Regarding the isolated transactions exception, Mr. Edgar stated that it applies to a one-time sale of property or practice or a single instance of forgiveness of an amount owed in settlement of a bona fide dispute. It does not apply to a single payment for multiple or repeated services, such as payment for service previously provided but not yet compensated.
Regarding the revised rule on writing and signature requirement, Mr. Edgar stated that, so long as an arrangement complies with all other requirements, the lack of a signature or failure to reduce the agreement to writing does not exclude the agreement from the exception so long as the agreement is reduced to writing and is fully signed within 90 calendar days of its initiation. This does not apply to financial compensation amendments. Mr. Edgar stated that this change resulted from a significant number of past VBAs reviewed by CMS that complied with one or more exceptions in all respects except for either a lack of signature or lack of complete reduction to writing prior to the initiation of the agreement.
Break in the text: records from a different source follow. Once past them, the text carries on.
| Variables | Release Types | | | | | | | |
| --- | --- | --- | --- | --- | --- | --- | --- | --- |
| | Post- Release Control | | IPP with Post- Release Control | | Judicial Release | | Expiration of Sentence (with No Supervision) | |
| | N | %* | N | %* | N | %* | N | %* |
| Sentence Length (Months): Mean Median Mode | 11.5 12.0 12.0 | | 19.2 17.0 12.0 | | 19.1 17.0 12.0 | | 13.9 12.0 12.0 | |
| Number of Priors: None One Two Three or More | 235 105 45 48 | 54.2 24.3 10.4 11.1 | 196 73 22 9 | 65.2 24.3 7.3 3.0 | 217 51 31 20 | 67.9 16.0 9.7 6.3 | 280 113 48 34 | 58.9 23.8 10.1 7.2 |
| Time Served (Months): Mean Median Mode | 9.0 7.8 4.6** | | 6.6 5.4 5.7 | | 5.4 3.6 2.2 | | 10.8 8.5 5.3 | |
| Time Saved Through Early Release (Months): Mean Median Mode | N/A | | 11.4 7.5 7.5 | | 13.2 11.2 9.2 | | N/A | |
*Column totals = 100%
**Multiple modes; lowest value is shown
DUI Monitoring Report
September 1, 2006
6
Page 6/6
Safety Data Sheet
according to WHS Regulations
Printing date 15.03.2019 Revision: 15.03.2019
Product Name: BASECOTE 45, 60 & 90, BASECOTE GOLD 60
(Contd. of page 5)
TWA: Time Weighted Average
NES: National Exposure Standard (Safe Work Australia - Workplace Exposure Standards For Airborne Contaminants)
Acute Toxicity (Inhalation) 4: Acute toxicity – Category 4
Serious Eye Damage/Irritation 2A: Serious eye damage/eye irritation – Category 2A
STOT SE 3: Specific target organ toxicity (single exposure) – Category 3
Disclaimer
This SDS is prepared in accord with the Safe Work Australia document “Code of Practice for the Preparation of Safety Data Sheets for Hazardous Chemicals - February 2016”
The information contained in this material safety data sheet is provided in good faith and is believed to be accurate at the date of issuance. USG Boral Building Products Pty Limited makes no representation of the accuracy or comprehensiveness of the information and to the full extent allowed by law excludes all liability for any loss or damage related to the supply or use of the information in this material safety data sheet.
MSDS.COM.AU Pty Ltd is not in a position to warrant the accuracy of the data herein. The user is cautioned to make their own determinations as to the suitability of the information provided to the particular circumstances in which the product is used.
Regarding the new reconciling payment discrepancies policy, CMS Senior Technical Advisor, Lisa Wilson, emphasized that the analysis of compliance with this section will be fact-based. This policy allows payment discrepancies to be resolved within 90 calendar days following termination of the arrangement.
Regarding both the cybersecurity technology and services safe harbor and exception, OIG Senior Counselor for Medicaid Policy, Andrew VanLandingham emphasized that there is no provider cost contribution requirement for electronic services donations that fall within the category of cybersecurity. For example, while a donation of cybersecurity software services falls within this safe harbor, a donated laptop that happens to contain pre-loaded cybersecurity may not.
Regarding the OIG’s new CMP Exception for Telehealth for In-Home Dialysis Patients, he stated that that the exception is designed to protect the provision of telehealth technologies to an individual with end-stage renal disease who receives home dialysis paid for by Medicare Part B. Mr. VanLandingham emphasized that the risk of fraud and abuse is low because patients are unlikely to choose in-home dialysis to obtain a product such as a cell phone.
Regarding the CMS-sponsored model exception, OIG Senior Counsel, Meredith Williams, emphasized that the exception does not apply to every arrangement that could be taken. Rather, it only applies where CMS has determined that a particular value-based arrangement complies with a CMS-sponsored model. The CMS-sponsored model parties or participants must satisfy programmatic requirements as may be imposed by CMS in connection with the use of the safe harbor. The incentive must take into account the patient’s well-being.
As January 19, 2021 approaches, health care industry stakeholders should ensure that their VBAs comport with these new complex regulations while keeping in mind the policy goals of CMS and OIG, as emphasized by their senior representatives above.